*** Task input ***

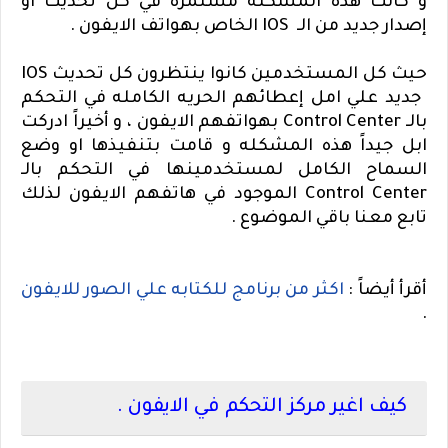
و كانت هذه المشكله مستمره في كل تحديث او
إصدار جديد من الـ
IOS
الخاص بهواتف الايفون .
حيث كل المستخدمين كانوا ينتظرون كل تحديث
IOS
جديد علي امل إعطائهم الحريه الكامله في التحكم
بالـ
Control Center
بهواتفهم الايفون ، و أخيراً ادركت
ابل جيداً هذه المشكله و قامت بتنفيذها او وضع
السماح الكامل لمستخدمينها في التحكم بالـ
Control Center
الموجود في هاتفهم الايفون لذلك
تابع معنا باقي الموضوع .
أقرأ أيضاً :
اكثر من برنامج للكتابه علي الصور للايفون
.
كيف اغير مركز التحكم في الايفون .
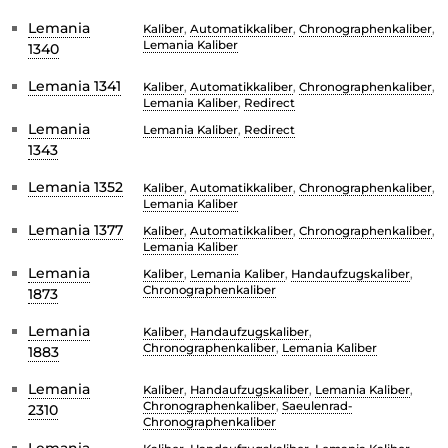
Lemania
Kaliber
,
Automatikkaliber
,
Chronographenkaliber
,
Lemania Kaliber
1340
Lemania 1341
Kaliber
,
Automatikkaliber
,
Chronographenkaliber
,
Lemania Kaliber
,
Redirect
Lemania
Lemania Kaliber
,
Redirect
1343
Lemania 1352
Kaliber
,
Automatikkaliber
,
Chronographenkaliber
,
Lemania Kaliber
Lemania 1377
Kaliber
,
Automatikkaliber
,
Chronographenkaliber
,
Lemania Kaliber
Lemania
Kaliber
,
Lemania Kaliber
,
Handaufzugskaliber
,
Chronographenkaliber
1873
Lemania
Kaliber
,
Handaufzugskaliber
,
Chronographenkaliber
,
Lemania Kaliber
1883
Lemania
Kaliber
,
Handaufzugskaliber
,
Lemania Kaliber
,
Chronographenkaliber
,
Saeulenrad-
2310
Chronographenkaliber
Lemania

*** End of Task input ***

Pictures in the listing above must be skipped; everything else should be copied exactly.

و كانت هذه المشكله مستمره في كل تحديث او
إصدار جديد من الـ
IOS
الخاص بهواتف الايفون .
حيث كل المستخدمين كانوا ينتظرون كل تحديث
IOS
جديد علي امل إعطائهم الحريه الكامله في التحكم
بالـ
Control Center
بهواتفهم الايفون ، و أخيراً ادركت
ابل جيداً هذه المشكله و قامت بتنفيذها او وضع
السماح الكامل لمستخدمينها في التحكم بالـ
Control Center
الموجود في هاتفهم الايفون لذلك
تابع معنا باقي الموضوع .
أقرأ أيضاً :
اكثر من برنامج للكتابه علي الصور للايفون
.
كيف اغير مركز التحكم في الايفون .
Lemania
Kaliber
,
Automatikkaliber
,
Chronographenkaliber
,
Lemania Kaliber
1340
Lemania 1341
Kaliber
,
Automatikkaliber
,
Chronographenkaliber
,
Lemania Kaliber
,
Redirect
Lemania
Lemania Kaliber
,
Redirect
1343
Lemania 1352
Kaliber
,
Automatikkaliber
,
Chronographenkaliber
,
Lemania Kaliber
Lemania 1377
Kaliber
,
Automatikkaliber
,
Chronographenkaliber
,
Lemania Kaliber
Lemania
Kaliber
,
Lemania Kaliber
,
Handaufzugskaliber
,
Chronographenkaliber
1873
Lemania
Kaliber
,
Handaufzugskaliber
,
Chronographenkaliber
,
Lemania Kaliber
1883
Lemania
Kaliber
,
Handaufzugskaliber
,
Lemania Kaliber
,
Chronographenkaliber
,
Saeulenrad-
2310
Chronographenkaliber
Lemania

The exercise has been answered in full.